We selected the presence (environmental predictors of recruit locations) and background data (environmental predictors randomly sampled across the reefscape) using the dense point clouds and the polygon meshes derived from them. We calculated slope, roughness, TEI, substrate type and benthic cover in each dense point cloud. Then, we overlapped each point cloud to its respective mesh and assigned each attribute to each polygon of the mesh. In the case of invertebrate and substratum type descriptors, the value for each polygon corresponded to the percentage of points from the dense point cloud classified as each descriptor. Next, we used polygons analogous to pixels within a raster in Maxent. Ten recruits were surrounded by another invertebrate and the percentage of points classified as that particular invertebrate reached 100%. However, octocorals and scleractinian recruits are not able to settle on other live benthic invertebrates. Thus, to prevent the models from identifying the surface of invertebrates as suitable habitat for recruitment, we adjusted those percentages from 100% to 90% to account for the small areas adjacent to the benthic invertebrates where the recruit settled.

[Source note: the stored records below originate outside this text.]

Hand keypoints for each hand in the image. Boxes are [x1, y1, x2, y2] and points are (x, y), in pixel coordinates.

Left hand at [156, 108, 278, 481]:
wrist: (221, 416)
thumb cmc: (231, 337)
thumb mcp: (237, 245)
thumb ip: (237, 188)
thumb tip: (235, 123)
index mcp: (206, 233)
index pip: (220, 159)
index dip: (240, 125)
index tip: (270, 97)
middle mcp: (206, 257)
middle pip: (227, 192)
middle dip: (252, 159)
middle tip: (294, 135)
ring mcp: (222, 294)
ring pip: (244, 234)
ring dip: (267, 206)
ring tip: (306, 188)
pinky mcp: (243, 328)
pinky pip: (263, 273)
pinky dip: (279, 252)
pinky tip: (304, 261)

The use of our fine-grain models (sub-cm resolution) presented a challenge in that our target organisms were approximately the same size as the faces of the mesh, and thus could be ‘seen’ in the environmental data itself. To obtain the value for the predictors associated with each presence, we delimited a 1-cm area around each recruit, and calculated the median value of each predictor within that area. Next, within that area, we selected the polygon of the mesh with the closest value to that median. This essentially assigns the occurrence location to the most environmentally similar neighboring location. This step would be unnecessary when applying this procedure for larger organisms, at lower spatial resolution, and for mobile taxa. In total, we recorded the biological and geomorphological data associated with 210 octocoral and 113 scleractinian coral recruits. To minimize spatial autocorrelation, avoid the introduction of biases due to sampling at adjacent localities, and obtain a more homogeneous representation of the area of study, the background data were selected from groups of four quadrats within each of the eight transects. Within each group, we selected 30,000 random background polygons (N = 240,000) and all recruit presences.

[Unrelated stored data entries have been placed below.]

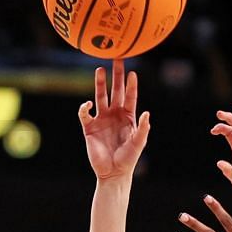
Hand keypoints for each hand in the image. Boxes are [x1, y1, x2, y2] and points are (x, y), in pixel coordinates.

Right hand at [79, 61, 150, 183]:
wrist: (112, 173)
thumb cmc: (128, 159)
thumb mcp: (138, 143)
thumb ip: (142, 129)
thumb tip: (146, 113)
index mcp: (128, 117)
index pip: (130, 97)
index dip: (131, 85)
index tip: (132, 73)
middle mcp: (115, 115)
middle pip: (116, 91)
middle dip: (116, 76)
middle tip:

To select the environmental predictors for model fitting, we ran a Maxent model with all the environmental variables, and measured their importance for each taxon using the permutation method included in the vip R package (Supplementary Methods Figure 2, Greenwell & Boehmke 2020). For model fitting, we included all the variables with a permutation importance > 0.01 for at least one taxon (Warren et al. 2019), and to avoid multicollinearity we performed a Spearman’s rank correlation analysis and discarded the least important variable, out of each pair of correlated variables (r > |0.6|; Supplementary Methods Figure 3, Graham 2003). The variables: % coral, % octocoral, % sponge, % calcareous rock, % igneous rock, % sand, slope, and both, roughness and TEI calculated at 10-mm and 100-mm scales were included in model fitting.
We partitioned 70% of the recruits for training the model and the remaining 30% for validating it (Hastie et al. 2001), and randomly selected 30,000 background polygons. To prevent model over-complexity and overfitting, we compared several models with different combinations of feature classes and regularization multipliers (Morales et al. 2017). In particular, we tested models with linear, product, hinge and quadratic features (Merow et al.2013); and 1, 1.5, 2, 2.5, 3, 3.5, 4, regularizations multipliers, resulting in a total of 35 combinations (Anderson & Gonzalez 2011; Shcheglovitova & Anderson 2013; Muscarella et al. 2014). The criteria for selecting optimal combinations of feature classes and regularization multipliers was based first, on a method for testing statistical significance of Ecological Niche Models (ENMs) predictions (Bohl et al. 2019) and second, on the average area under the Receiver Operating Characteristic curve (AUC).  We used random occurrences to train 100 models, and compared the AUCs from the null models to the AUC obtained from those built with the empirical occurrences. For the threshold-independent measure of overfitting we subtracted the AUC value of the training data from the AUC value of the test data (AUCDIFF), with values close to zero indicating low levels of model overfitting (Warren & Seifert 2011). After model selection, marginal response curves were used to illustrate the marginal estimate of habitat suitability, and the distribution of each environmental predictor in the occurrence data and background points. We quantified variable importance, correlation coefficients, fitted, selected and evaluated the performance of Maxent models, and generated responses curves using the R package ENMtools 1.0 (Warrenet al. 2021).